Kale is back again as one of the trendy vegetables to eat, which is great, as they are incredibly good for you; they have an excellent flavour, and are wonderful to look at as well. I particularly like the crinkly leaf varieties but they all have a place in my garden. Once again, like all brassica, they suffer from pests through the warmer weather but if you can cope with that, and also encourage their natural predators such as insectivorous birds, you will not find too much damage. Once more, soil cultivation prior to planting is best with an addition of extra compost if you wish. Apart from its other many benefits, compost is also a good source of sulphur and an important element that brassicas take up in abundance.
Another brassica not commonly seen in the average home garden but essentially great to eat is the Kohlrabi. They are easy to grow from seed; start them in little planter pots like Jiffy™ pots on a sunny window, then plant them out in the garden as for other brassica. Plant your Kohlrabi seedlings a little deeper up their stems to about a centimetre or so from their seedling leaves; this will ensure that they do not topple over while young and provide you with a plant that can support itself better into the future.
Harvest the Kohlrabi when the stem bases have swollen to the size of a small to medium fist; don’t let them get too big as they get woody. The bases taste like sweet broccoli stems and are great cut up for stir fry, or for soups and crispy additions to salads.
Other Cute Cucurbits
There is nothing like fresh cucumbers straight from the garden, bursting with freshness and flavour in a salad, or just on their own with a sprinkle of salt and pepper. Once again easy to grow and you can still get them in now, with fruit through late summer, if not earlier. They are a trailing vine-like plant but they do not need to grow up a fence or trellis; they are equally happy trailing over the ground. Treat them the same way as you would for growing zucchini or squash (see above), and you will be surprised at the great results.

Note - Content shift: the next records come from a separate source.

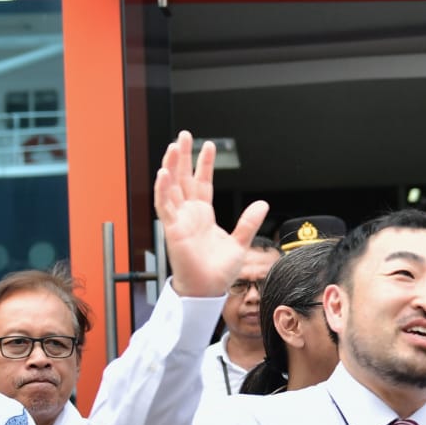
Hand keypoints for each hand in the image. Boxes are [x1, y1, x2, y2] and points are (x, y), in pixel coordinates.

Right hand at [153, 130, 268, 297]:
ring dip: (171, 167)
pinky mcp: (172, 229)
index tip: (207, 145)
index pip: (202, 182)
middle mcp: (189, 214)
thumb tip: (263, 204)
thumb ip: (248, 222)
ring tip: (173, 146)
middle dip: (183, 157)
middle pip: (183, 179)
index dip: (203, 164)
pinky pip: (165, 206)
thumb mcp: (240, 243)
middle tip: (183, 135)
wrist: (208, 289)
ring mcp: (179, 220)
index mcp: (204, 214)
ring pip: (171, 187)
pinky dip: (162, 189)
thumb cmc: (219, 271)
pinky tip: (163, 173)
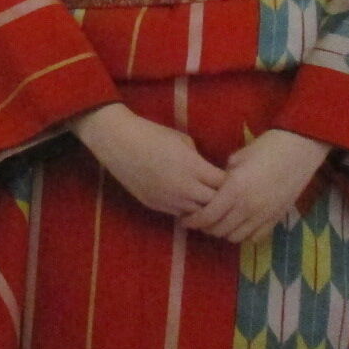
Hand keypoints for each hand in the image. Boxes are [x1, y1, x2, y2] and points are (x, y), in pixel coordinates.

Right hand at [71, 103, 224, 218]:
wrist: (119, 142)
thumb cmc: (151, 134)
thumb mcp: (182, 140)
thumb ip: (198, 159)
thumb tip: (207, 170)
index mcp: (194, 167)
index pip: (224, 185)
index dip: (229, 183)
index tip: (228, 178)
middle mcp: (185, 188)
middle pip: (215, 204)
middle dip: (220, 199)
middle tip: (220, 193)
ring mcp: (169, 200)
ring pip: (198, 214)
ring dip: (203, 207)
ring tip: (204, 199)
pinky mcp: (156, 206)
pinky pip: (180, 214)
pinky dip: (186, 209)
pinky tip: (185, 200)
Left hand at [183, 129, 330, 245]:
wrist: (299, 150)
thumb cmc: (266, 148)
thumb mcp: (237, 159)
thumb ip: (223, 178)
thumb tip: (213, 188)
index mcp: (235, 189)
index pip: (208, 215)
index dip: (193, 220)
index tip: (185, 219)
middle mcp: (248, 207)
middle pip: (219, 229)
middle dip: (206, 227)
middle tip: (199, 221)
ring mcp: (264, 215)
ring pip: (236, 237)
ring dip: (223, 232)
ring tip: (218, 223)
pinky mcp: (276, 219)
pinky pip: (255, 237)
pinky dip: (243, 234)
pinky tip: (238, 225)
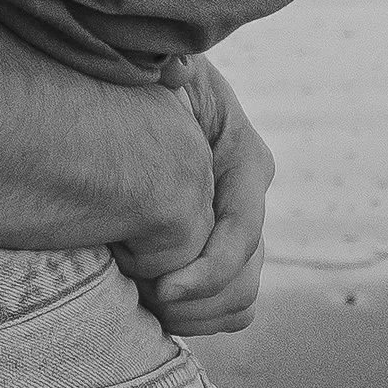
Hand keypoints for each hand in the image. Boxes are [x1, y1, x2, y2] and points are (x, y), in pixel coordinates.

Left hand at [116, 56, 270, 339]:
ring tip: (148, 308)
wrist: (138, 97)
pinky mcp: (220, 252)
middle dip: (198, 301)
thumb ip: (170, 70)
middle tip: (147, 302)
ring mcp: (238, 230)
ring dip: (198, 315)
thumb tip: (174, 70)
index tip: (162, 289)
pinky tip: (155, 309)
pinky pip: (228, 307)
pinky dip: (199, 319)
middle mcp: (249, 199)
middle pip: (245, 278)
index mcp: (247, 159)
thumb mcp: (162, 68)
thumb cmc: (146, 79)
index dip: (207, 271)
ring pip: (241, 299)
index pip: (242, 234)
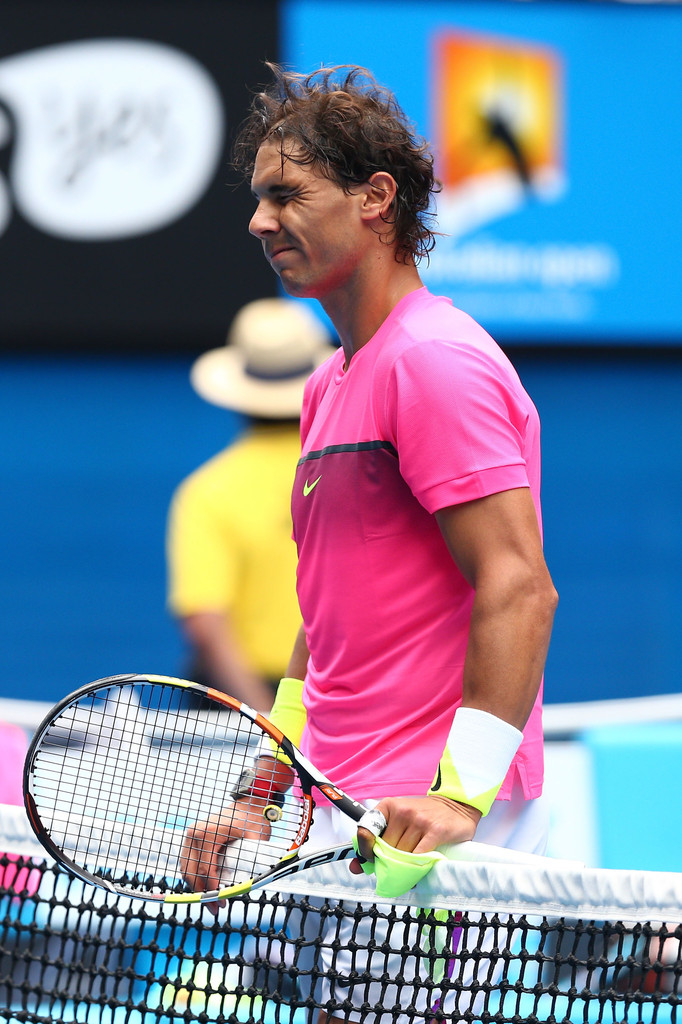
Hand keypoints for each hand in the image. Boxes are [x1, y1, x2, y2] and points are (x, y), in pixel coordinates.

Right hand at [179, 798, 271, 913]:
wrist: (248, 803)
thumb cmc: (252, 819)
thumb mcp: (256, 838)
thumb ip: (253, 858)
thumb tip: (250, 884)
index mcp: (207, 833)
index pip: (205, 869)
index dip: (213, 889)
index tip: (223, 902)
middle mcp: (193, 833)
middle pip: (191, 872)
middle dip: (202, 894)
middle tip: (216, 909)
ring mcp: (190, 835)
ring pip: (186, 869)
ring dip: (196, 888)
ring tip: (211, 902)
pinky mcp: (191, 839)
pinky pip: (188, 863)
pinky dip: (194, 877)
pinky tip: (206, 889)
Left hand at [352, 795, 480, 870]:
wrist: (455, 806)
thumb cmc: (424, 816)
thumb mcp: (399, 822)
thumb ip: (378, 842)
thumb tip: (356, 867)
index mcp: (389, 806)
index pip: (366, 829)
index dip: (365, 849)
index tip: (369, 860)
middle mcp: (403, 811)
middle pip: (386, 847)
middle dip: (388, 860)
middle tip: (395, 866)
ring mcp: (420, 820)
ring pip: (402, 854)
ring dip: (404, 866)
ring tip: (408, 867)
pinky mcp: (436, 831)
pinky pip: (419, 857)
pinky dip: (416, 868)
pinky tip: (417, 869)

Many people function at their best when they have a regular routine, set guidelines or even rituals in the garden that they perform at calendared times throughout the year. This seems to be the case with certain gardening activities in Tasmania. For example, it is often said that with the planting of tomatoes, “one must only plant from October 22 (Hobart Show Day), each year”; the question is, do we really need to do this? Additionally, many also have their own specific methods of planting their specialty tomato crop; the secrets of which have been passed down through the family, or perhaps from the guy down the road whose family name has a Mediterranean resonance! Because of course, we all know that everyone from that neck of the woods was born with a golden garden spade in their hands, and the secret of a brilliant vege garden just must be “in their blood”!
The truth is that there are so many variables impacting on a successful harvest in Tasmania, from the variable weather to even the location or topography of your land, all potentially have an effect on the success of crops. Even worse in Tasmania we have an abundance of specific localised conditions and climates that can change within only a few kilometres, therefore sometimes limiting the value of certain general garden advice. It certainly pays to understand your own site and its specific variables, even recording the details for future reference.

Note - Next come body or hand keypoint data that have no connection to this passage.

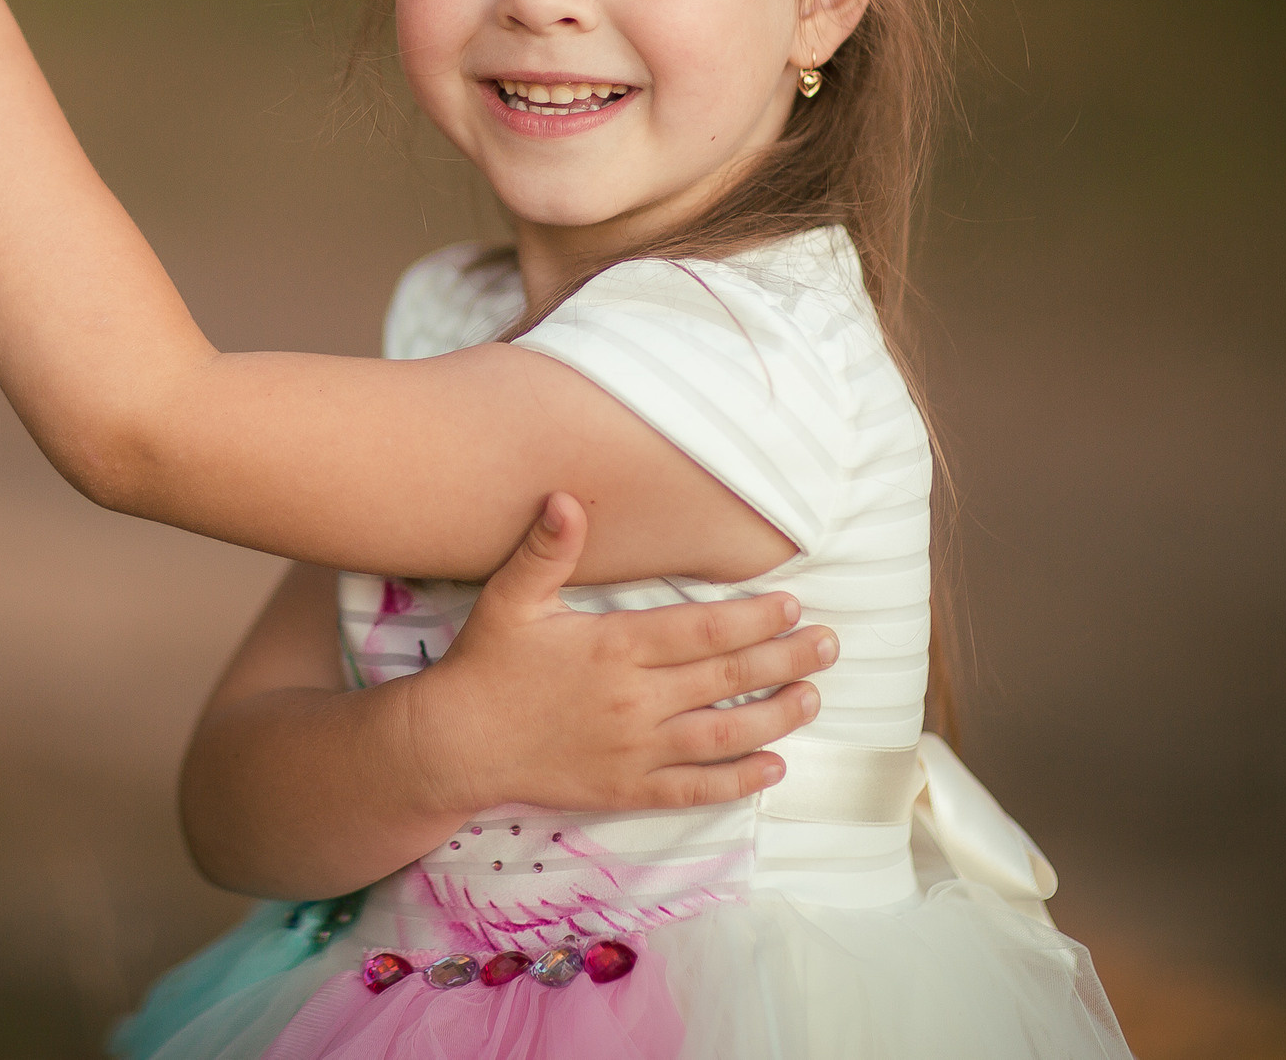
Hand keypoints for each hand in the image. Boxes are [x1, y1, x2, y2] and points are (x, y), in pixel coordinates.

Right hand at [405, 492, 833, 816]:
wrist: (455, 745)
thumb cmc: (485, 665)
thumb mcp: (510, 598)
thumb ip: (546, 550)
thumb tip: (564, 496)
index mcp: (615, 646)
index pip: (703, 629)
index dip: (755, 617)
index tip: (793, 605)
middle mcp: (635, 699)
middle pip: (728, 676)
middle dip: (786, 658)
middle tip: (831, 645)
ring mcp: (635, 749)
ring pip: (725, 733)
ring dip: (777, 716)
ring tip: (813, 697)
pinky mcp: (626, 788)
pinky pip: (695, 788)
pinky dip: (739, 781)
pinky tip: (774, 767)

So with all that in mind do we need to stick to the rituals or can we get out and try something new? Well it is very much up to you, do you feel lucky? Get out there and go for it I say, experiment and try something new. You will never know what you may discover, and best of all you can pass on your success or otherwise.
Just so many thing s to do!
Plant herbs that you need: coriander, parsley, chervil, Vietnamese mint and standard sweet mint, sweet basil, Thai basil and lemon basil, spring onions, thyme, sage and oregano. Also dill and Florence fennel.
Other vegetables: Get the last of your pumpkins in now, they are really at the latest in November and early December as well as sweet corn. If you have a warm location and can provide full sun and plenty of water, try egg plant, the small varieties and early fruiting forms are best. Chili plants can still be planted out, and why not try them planted in a large plastic storage boxes similar to the ones you see sold in the low cost bargain shops. Drill some holes in the box bases and fill with a good potting mix, feed with pellet manures and / or blood ‘n’ bone. These can then be brought inside during the colder months to a sunny room or sheltered sunny veranda.
Hay mulch your fruit trees to a minimum 200 mm thick right out to the end of the canopy, or for smaller trees at least up to 1 m from the trunk. Make sure they are getting regular water to help fruit set in the months before fruit ripening. Remove any base suckers sprouting from fruit trees before they get to any size. These are the shoots coming up from below the graft zone on the trunk, just above root zone. Try under-planting fruit trees with other flowering plants and herbs that can attract beneficial creatures to your trees.